● Recorded data
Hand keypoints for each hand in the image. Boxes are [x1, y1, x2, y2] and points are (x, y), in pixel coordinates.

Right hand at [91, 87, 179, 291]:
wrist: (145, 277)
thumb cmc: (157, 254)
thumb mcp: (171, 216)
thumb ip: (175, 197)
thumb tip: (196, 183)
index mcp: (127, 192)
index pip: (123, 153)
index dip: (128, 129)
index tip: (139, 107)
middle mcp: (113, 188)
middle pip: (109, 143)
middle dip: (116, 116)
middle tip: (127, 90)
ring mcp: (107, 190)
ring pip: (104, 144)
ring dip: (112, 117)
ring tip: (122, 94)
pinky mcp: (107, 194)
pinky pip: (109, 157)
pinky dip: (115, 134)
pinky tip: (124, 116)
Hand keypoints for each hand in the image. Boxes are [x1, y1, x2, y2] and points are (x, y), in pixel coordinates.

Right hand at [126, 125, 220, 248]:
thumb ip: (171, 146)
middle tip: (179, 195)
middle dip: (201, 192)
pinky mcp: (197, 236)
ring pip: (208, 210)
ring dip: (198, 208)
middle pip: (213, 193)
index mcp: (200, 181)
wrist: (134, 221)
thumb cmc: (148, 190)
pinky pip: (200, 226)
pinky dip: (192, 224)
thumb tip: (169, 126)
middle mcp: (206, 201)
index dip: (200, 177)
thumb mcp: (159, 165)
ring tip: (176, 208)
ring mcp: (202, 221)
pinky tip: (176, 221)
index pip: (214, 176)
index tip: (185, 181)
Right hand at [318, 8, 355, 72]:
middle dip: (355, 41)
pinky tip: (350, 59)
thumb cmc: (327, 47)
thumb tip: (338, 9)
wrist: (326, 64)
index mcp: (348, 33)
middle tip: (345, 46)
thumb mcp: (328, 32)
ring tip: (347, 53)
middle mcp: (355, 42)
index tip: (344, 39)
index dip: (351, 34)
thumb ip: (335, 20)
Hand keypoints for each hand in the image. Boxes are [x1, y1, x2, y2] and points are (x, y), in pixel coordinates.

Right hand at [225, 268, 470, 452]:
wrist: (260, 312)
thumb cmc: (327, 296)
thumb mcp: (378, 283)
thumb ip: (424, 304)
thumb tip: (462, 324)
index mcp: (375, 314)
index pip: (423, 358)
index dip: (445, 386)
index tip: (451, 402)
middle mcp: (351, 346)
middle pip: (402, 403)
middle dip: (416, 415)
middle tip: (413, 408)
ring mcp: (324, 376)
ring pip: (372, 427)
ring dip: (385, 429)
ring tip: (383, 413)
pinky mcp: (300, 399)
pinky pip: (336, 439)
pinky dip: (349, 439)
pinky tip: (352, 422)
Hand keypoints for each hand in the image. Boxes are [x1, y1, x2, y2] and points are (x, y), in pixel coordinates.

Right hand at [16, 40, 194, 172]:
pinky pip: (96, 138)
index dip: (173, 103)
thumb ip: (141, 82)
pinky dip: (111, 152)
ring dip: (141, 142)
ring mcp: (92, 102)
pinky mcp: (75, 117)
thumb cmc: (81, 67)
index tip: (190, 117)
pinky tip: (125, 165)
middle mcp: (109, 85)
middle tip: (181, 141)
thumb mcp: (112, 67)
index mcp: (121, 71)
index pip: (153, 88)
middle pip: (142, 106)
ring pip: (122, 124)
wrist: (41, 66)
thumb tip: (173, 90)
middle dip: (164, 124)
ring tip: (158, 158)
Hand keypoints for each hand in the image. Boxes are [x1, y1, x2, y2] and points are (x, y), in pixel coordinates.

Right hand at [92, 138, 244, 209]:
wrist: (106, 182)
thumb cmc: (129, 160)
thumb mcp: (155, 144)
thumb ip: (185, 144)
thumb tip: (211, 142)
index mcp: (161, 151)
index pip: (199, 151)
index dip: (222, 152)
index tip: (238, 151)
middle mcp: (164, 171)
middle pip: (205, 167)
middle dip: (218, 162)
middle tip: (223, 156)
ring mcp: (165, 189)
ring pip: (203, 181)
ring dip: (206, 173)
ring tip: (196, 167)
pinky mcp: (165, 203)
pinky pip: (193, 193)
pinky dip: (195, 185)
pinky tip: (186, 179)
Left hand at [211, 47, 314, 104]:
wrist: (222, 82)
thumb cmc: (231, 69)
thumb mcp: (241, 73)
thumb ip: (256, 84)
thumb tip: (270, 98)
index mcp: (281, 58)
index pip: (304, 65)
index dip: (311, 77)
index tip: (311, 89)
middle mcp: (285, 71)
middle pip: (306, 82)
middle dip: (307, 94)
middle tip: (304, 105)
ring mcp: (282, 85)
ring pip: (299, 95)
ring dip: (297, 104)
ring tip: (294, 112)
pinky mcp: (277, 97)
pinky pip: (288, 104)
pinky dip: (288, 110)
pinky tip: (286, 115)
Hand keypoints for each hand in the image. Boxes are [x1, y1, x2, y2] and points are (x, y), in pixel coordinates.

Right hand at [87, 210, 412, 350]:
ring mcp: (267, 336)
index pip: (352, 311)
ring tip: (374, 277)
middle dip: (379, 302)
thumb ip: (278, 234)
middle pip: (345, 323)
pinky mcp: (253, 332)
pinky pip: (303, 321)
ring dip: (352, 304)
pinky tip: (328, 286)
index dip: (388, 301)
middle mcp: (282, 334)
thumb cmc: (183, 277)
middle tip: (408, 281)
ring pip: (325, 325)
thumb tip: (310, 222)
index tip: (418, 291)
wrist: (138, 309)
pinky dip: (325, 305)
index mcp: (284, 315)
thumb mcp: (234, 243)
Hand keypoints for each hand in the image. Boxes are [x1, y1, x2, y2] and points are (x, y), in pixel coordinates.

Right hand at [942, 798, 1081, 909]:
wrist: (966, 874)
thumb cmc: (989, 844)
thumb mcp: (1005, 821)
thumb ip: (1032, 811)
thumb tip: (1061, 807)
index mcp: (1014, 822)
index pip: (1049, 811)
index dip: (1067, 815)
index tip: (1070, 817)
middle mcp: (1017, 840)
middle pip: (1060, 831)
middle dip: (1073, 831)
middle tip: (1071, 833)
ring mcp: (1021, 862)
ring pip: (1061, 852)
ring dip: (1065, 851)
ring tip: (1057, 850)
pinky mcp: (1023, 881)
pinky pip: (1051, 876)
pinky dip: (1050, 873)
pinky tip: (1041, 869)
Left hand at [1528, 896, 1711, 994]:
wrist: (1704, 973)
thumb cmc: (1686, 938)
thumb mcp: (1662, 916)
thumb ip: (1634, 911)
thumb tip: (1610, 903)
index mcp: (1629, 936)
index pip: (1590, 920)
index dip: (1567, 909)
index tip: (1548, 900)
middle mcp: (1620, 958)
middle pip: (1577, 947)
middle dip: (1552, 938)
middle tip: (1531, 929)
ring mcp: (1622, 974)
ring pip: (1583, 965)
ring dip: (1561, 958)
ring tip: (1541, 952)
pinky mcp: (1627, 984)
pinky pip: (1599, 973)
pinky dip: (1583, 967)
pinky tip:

● What you should do
Repeat the data above exactly.

● Your response
Hand keypoints for each hand in the image. Boxes are [x1, y1, x2, y2] and points are (x, y), in pixel coordinates.

Right hand at [91, 87, 179, 291]:
wrist: (145, 277)
thumb cmc: (157, 254)
thumb mcp: (171, 216)
thumb ip: (175, 197)
thumb tip: (196, 183)
index mcp: (127, 192)
index pip: (123, 153)
index dip: (128, 129)
index tip: (139, 107)
middle mcp: (113, 188)
middle pip: (109, 143)
middle dip: (116, 116)
middle tip: (127, 90)
ring mcp: (107, 190)
ring pip: (104, 144)
ring dip: (112, 117)
ring tip: (122, 94)
pinky mcp: (107, 194)
pinky pip: (109, 157)
pinky dip: (115, 134)
pinky tip: (124, 116)
Hand keypoints for each hand in the image. Boxes are [x1, y1, x2, y2] and points are (x, y), in pixel coordinates.

Right hand at [126, 125, 220, 248]:
thumb ip: (171, 146)
middle tip: (179, 195)
middle dip: (201, 192)
pinky mcp: (197, 236)
ring pip: (208, 210)
ring dip: (198, 208)
middle pip: (213, 193)
index mcp: (200, 181)
wrist: (134, 221)
thumb cmc: (148, 190)
pinky pip: (200, 226)
pinky dip: (192, 224)
thumb tip: (169, 126)
middle mcp: (206, 201)
index dip: (200, 177)
thumb mcp: (159, 165)
ring tip: (176, 208)
ring mcp: (202, 221)
pinky tip: (176, 221)
index pip: (214, 176)
index tip: (185, 181)
Right hand at [318, 8, 355, 72]:
middle dip: (355, 41)
pinky tip: (350, 59)
thumb cmc: (327, 47)
thumb tip: (338, 9)
wrist: (326, 64)
index mcp: (348, 33)
middle tip: (345, 46)
thumb mcp: (328, 32)
ring tip: (347, 53)
middle mcp: (355, 42)
index tip: (344, 39)
index dip: (351, 34)
thumb ip: (335, 20)
Hand keypoints for each hand in the image. Boxes are [x1, y1, x2, y2] and points are (x, y), in pixel coordinates.

Right hand at [225, 268, 470, 452]:
wrist: (260, 312)
thumb cmc: (327, 296)
thumb mcp: (378, 283)
thumb ip: (424, 304)
thumb tip: (462, 324)
index mcp: (375, 314)
index pip: (423, 358)
index dip: (445, 386)
index tip: (451, 402)
middle mcp: (351, 346)
middle pip: (402, 403)
middle dip: (416, 415)
middle tip: (413, 408)
ring mcp: (324, 376)
ring pip: (372, 427)
ring dip: (385, 429)
ring tip: (383, 413)
pinky mcp: (300, 399)
pinky pip: (336, 439)
pinky dip: (349, 439)
pinky tip: (352, 422)
Hand keypoints for each hand in the image. Boxes are [x1, y1, x2, y2] and points are (x, y), in pixel coordinates.

Right hand at [16, 40, 194, 172]:
pinky pip: (96, 138)
index dip: (173, 103)
thumb ip: (141, 82)
pinky dip: (111, 152)
ring dip: (141, 142)
ring mcp: (92, 102)
pinky mcp: (75, 117)
thumb cmc: (81, 67)
index tip: (190, 117)
pinky tip: (125, 165)
middle mcp: (109, 85)
middle tip: (181, 141)
thumb mcp: (112, 67)
index mcp: (121, 71)
index pip: (153, 88)
middle pip: (142, 106)
ring pip: (122, 124)
wrist: (41, 66)
thumb tip: (173, 90)
middle dip: (164, 124)
ring tip: (158, 158)
Hand keypoints for each hand in the image. Boxes are [x1, y1, x2, y2] and points are (x, y), in pixel coordinates.

Right hand at [92, 138, 244, 209]:
wrist: (106, 182)
thumb cmc: (129, 160)
thumb mcp: (155, 144)
thumb ip: (185, 144)
thumb tip: (211, 142)
index mcp: (161, 151)
index pip: (199, 151)
index dip: (222, 152)
index tip: (238, 151)
middle mcp: (164, 171)
middle pip: (205, 167)
middle dip: (218, 162)
middle tip: (223, 156)
ring mcp: (165, 189)
ring pip: (203, 181)
ring dip: (206, 173)
ring tip: (196, 167)
pinky mcp: (165, 203)
pinky pip: (193, 193)
pinky dip: (195, 185)
pinky tip: (186, 179)
Left hand at [211, 47, 314, 104]:
wrist: (222, 82)
thumb cmc: (231, 69)
thumb mcp: (241, 73)
thumb ip: (256, 84)
thumb tip: (270, 98)
index mcp: (281, 58)
index pip: (304, 65)
index dip: (311, 77)
index tip: (311, 89)
middle mcp: (285, 71)
middle pip: (306, 82)
middle dip: (307, 94)
middle tip: (304, 105)
ring mcp: (282, 85)
ring pip: (299, 95)
ring dip: (297, 104)
ring tip: (294, 112)
pinky mcp: (277, 97)
pinky pip: (288, 104)
pinky dip: (288, 110)
pinky tip: (286, 115)
Hand keypoints for each hand in the image. Boxes are [x1, y1, x2, y2] and points are (x, y), in pixel coordinates.

Right hand at [87, 210, 412, 350]:
ring mcp: (267, 336)
index pip: (352, 311)
ring tip: (374, 277)
middle dip: (379, 302)
thumb ip: (278, 234)
middle pip: (345, 323)
pinky mcp: (253, 332)
pinky pip: (303, 321)
ring dip: (352, 304)
pinky tip: (328, 286)
index dip: (388, 301)
middle mcp: (282, 334)
thumb cmc: (183, 277)
middle tip: (408, 281)
ring pip: (325, 325)
thumb tip: (310, 222)
index tip: (418, 291)
wrist: (138, 309)
pinky dip: (325, 305)
index mcp: (284, 315)
thumb mcp: (234, 243)
Hand keypoints for each hand in the image. Boxes are [x1, y1, x2, y2] and points are (x, y), in pixel coordinates.

Right hand at [942, 798, 1081, 909]:
wrist: (966, 874)
thumb cmc: (989, 844)
thumb mcp: (1005, 821)
thumb ip: (1032, 811)
thumb tip: (1061, 807)
index mcp: (1014, 822)
index pip: (1049, 811)
index dip: (1067, 815)
index tip: (1070, 817)
middle mcp: (1017, 840)
middle pip: (1060, 831)
middle dip: (1073, 831)
middle tip: (1071, 833)
ring mcp: (1021, 862)
ring pip: (1061, 852)
ring dip: (1065, 851)
ring tip: (1057, 850)
pinky mcp: (1023, 881)
pinky pip: (1051, 876)
pinky dip: (1050, 873)
pinky tip: (1041, 869)
Left hand at [1528, 896, 1711, 994]:
wrist: (1704, 973)
thumb cmc: (1686, 938)
thumb mcp: (1662, 916)
thumb ip: (1634, 911)
thumb tip: (1610, 903)
index mcp: (1629, 936)
index pip: (1590, 920)
index dip: (1567, 909)
index tip: (1548, 900)
middle mcp: (1620, 958)
middle pip: (1577, 947)
middle dip: (1552, 938)
middle tip: (1531, 929)
ring mcp: (1622, 974)
ring pip: (1583, 965)
ring dip: (1561, 958)
ring tip: (1541, 952)
pinky mcp: (1627, 984)
pinky pip: (1599, 973)
pinky dip: (1583, 967)
pinky tip:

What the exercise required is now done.